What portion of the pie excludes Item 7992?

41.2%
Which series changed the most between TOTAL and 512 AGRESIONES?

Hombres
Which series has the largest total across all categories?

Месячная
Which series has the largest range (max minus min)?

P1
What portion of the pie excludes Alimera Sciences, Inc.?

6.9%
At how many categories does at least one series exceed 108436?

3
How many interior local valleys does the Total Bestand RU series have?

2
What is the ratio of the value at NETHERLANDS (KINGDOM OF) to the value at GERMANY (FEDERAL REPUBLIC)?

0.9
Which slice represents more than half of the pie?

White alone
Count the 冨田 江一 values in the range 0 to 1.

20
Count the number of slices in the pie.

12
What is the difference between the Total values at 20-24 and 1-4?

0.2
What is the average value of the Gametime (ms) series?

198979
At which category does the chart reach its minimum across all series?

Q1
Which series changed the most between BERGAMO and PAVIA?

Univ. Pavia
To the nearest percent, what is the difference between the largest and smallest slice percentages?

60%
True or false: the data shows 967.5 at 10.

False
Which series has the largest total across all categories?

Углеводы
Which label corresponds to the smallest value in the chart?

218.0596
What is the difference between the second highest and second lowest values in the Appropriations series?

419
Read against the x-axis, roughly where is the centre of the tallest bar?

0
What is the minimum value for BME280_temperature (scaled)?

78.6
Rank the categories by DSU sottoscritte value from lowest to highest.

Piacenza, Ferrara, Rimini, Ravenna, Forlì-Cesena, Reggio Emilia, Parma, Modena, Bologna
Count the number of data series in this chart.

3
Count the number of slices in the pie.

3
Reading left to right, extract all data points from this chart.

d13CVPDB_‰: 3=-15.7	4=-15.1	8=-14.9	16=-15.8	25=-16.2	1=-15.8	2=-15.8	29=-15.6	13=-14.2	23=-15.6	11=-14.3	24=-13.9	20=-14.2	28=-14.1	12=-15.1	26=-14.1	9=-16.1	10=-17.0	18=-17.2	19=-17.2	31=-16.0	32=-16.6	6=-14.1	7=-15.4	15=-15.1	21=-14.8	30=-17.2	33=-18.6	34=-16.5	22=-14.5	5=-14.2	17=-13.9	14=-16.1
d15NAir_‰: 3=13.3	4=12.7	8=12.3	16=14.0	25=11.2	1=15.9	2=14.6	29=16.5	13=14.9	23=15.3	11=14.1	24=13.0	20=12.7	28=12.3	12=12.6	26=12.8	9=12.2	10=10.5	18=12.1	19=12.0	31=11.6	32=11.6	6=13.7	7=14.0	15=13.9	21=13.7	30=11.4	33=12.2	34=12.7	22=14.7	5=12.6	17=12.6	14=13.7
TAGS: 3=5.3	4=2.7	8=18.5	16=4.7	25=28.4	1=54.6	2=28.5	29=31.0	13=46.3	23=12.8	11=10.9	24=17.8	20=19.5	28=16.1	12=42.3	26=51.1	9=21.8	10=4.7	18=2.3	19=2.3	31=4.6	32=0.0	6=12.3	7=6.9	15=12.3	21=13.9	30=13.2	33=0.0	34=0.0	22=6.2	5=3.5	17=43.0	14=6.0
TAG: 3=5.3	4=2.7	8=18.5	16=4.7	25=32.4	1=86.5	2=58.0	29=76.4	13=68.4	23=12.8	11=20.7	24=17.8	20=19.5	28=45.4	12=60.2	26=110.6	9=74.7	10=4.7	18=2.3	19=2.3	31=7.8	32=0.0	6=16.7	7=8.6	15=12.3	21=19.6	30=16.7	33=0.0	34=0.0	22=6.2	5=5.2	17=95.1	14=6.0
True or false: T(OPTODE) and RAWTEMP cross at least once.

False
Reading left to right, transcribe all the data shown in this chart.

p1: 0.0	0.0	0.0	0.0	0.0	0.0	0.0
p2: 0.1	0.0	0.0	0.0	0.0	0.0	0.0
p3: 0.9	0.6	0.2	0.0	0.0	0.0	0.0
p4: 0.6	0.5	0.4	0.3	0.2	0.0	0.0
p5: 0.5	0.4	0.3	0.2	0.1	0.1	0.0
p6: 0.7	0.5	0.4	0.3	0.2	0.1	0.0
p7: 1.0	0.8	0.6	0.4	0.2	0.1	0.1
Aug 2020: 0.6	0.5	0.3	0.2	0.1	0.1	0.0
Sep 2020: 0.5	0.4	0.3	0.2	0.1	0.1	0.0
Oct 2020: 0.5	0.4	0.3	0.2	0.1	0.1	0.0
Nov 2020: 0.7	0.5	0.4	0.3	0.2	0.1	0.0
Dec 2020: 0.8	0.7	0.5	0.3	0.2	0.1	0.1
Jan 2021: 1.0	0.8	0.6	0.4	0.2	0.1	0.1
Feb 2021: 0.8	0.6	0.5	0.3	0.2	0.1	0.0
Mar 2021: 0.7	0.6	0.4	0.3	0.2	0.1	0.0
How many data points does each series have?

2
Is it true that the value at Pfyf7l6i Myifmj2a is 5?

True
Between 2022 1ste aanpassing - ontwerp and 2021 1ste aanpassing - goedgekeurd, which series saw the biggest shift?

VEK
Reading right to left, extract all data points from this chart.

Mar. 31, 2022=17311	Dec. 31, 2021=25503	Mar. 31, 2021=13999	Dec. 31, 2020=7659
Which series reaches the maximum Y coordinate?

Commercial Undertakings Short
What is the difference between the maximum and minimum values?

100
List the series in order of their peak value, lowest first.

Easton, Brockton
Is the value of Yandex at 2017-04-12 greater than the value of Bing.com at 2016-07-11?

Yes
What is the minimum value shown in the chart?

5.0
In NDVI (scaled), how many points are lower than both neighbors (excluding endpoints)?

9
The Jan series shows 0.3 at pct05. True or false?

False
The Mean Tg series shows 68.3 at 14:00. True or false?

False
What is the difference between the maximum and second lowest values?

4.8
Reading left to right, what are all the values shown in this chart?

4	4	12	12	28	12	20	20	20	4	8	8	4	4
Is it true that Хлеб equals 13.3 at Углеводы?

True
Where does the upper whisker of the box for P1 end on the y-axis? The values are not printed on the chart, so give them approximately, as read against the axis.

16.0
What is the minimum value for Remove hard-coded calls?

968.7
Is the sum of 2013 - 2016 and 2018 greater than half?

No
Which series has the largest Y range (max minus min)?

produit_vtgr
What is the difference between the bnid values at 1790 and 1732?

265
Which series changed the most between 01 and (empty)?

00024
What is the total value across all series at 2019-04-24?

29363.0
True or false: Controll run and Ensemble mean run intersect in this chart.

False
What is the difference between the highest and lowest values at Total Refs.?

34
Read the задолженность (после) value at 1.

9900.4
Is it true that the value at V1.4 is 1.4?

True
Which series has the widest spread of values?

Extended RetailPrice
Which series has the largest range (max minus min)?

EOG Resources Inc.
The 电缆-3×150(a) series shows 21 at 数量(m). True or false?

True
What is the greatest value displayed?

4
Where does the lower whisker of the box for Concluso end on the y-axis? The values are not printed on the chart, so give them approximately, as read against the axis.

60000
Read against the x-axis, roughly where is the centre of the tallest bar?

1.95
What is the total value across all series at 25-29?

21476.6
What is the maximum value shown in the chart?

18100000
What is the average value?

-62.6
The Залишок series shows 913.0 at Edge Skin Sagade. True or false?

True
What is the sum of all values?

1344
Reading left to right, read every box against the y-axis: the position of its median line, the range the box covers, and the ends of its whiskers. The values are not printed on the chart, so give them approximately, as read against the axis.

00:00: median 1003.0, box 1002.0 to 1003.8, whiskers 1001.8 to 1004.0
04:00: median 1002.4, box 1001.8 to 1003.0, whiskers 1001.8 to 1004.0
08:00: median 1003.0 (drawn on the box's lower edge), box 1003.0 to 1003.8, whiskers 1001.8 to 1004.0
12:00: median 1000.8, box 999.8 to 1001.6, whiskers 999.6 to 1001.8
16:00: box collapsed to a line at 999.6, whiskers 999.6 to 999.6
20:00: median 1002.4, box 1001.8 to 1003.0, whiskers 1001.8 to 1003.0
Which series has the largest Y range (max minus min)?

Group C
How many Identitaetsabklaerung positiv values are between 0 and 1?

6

→ **Task instructions**
Return every line of the data above that contains the word "lowest".

→ **Reply**
What is the difference between the second highest and second lowest values in the Appropriations series?
Rank the categories by DSU sottoscritte value from lowest to highest.
List the series in order of their peak value, lowest first.
What is the difference between the maximum and second lowest values?
What is the difference between the highest and lowest values at Total Refs.?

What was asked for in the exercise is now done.